Rose was not nearly the most athletic or talented man on those great Reds teams. Bench, Perez, Morgan, Foster, and Griffey all had more by way of natural gifts than Pete Rose. But his manager, Sparky Anderson, knew best when he made Rose the captain of those teams, and though no one can know for sure, my guess is that the Reds don’t win even one championship in the 70s without Rose. He made all that difference. 
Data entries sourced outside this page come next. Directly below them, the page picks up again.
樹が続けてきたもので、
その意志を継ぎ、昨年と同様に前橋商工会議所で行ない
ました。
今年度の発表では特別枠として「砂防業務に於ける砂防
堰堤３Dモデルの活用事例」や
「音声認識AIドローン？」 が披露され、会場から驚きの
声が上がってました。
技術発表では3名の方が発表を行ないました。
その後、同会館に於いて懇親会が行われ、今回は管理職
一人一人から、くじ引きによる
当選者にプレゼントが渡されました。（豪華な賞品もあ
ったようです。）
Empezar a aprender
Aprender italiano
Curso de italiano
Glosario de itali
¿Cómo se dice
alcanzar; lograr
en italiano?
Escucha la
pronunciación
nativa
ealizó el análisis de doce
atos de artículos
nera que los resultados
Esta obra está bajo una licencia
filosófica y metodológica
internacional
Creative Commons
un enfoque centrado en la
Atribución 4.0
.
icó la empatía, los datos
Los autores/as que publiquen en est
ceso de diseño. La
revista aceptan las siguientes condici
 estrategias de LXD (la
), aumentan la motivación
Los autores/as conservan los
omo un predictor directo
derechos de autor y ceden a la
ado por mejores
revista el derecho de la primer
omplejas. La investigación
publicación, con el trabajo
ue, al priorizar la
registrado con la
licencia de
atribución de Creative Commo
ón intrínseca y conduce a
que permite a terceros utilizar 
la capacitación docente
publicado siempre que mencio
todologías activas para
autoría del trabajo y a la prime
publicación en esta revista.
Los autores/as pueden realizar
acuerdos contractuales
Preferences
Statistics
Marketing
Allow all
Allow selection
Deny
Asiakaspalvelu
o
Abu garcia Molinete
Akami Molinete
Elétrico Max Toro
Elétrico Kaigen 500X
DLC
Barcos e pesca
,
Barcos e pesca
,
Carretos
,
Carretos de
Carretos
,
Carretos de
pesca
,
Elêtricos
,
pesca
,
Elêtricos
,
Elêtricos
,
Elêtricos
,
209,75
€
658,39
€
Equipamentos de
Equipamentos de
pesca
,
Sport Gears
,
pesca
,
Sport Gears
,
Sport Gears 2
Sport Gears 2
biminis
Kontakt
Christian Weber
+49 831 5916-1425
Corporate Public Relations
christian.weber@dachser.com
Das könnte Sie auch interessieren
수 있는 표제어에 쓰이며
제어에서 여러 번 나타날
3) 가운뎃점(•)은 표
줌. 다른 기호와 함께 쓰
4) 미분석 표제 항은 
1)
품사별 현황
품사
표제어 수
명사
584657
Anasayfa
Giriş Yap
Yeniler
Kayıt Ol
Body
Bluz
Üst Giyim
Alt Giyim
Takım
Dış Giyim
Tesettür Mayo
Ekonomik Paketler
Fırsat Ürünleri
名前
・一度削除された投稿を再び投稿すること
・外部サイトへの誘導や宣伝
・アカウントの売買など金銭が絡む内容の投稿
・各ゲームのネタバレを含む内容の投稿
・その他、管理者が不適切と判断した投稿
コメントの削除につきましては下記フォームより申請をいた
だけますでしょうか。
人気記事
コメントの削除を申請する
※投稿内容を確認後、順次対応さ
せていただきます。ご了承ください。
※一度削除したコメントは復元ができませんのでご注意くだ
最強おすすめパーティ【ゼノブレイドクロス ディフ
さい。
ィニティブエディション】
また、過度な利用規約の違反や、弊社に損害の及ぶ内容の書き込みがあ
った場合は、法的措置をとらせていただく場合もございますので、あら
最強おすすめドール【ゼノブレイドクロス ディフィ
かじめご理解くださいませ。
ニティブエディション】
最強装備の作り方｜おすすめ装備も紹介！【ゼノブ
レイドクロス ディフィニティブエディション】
Rose worked tirelessly with what he had, and though it’s clear that Rose thought highly of himself, what I found in reading Kennedy’s book is that Rose consistently, easily and winsomely spoke well of others and wanted those around him to succeed just as he had. To my mind, Rose is a kind of “everyman.” No better, no worse. We only know about his money and gambling problems because he had the temerity to be one of the greatest baseball players ever. He was unfaithful to his wives, and there’s no excusing it, but in this he’s no different than countless other men. Do I look up to him and desire that my sons should be like him as a man? No. But I mean that in a qualified sense. What I do want my sons to emulate about Rose, and I have to think they’re going to learn about him, is his tenacity, his continual optimism about victory, no matter what the scoreboard said, his enthusiasm and energy with which he did everything, his ability to get a lot more out of a lot less than others had, and most of all, the “effusive” praise and uplift he had for those around him. He seems unpretentious, not put out at all to chat up the local nobody who comes to him for an autograph. 

“The best years of my career were the ones spent with Pete.” High praise indeed. I count it a privilege to have watched Rose play. I’d count it a greater privilege to have the effect on others that Rose has had on so many, both inside and outside the lines.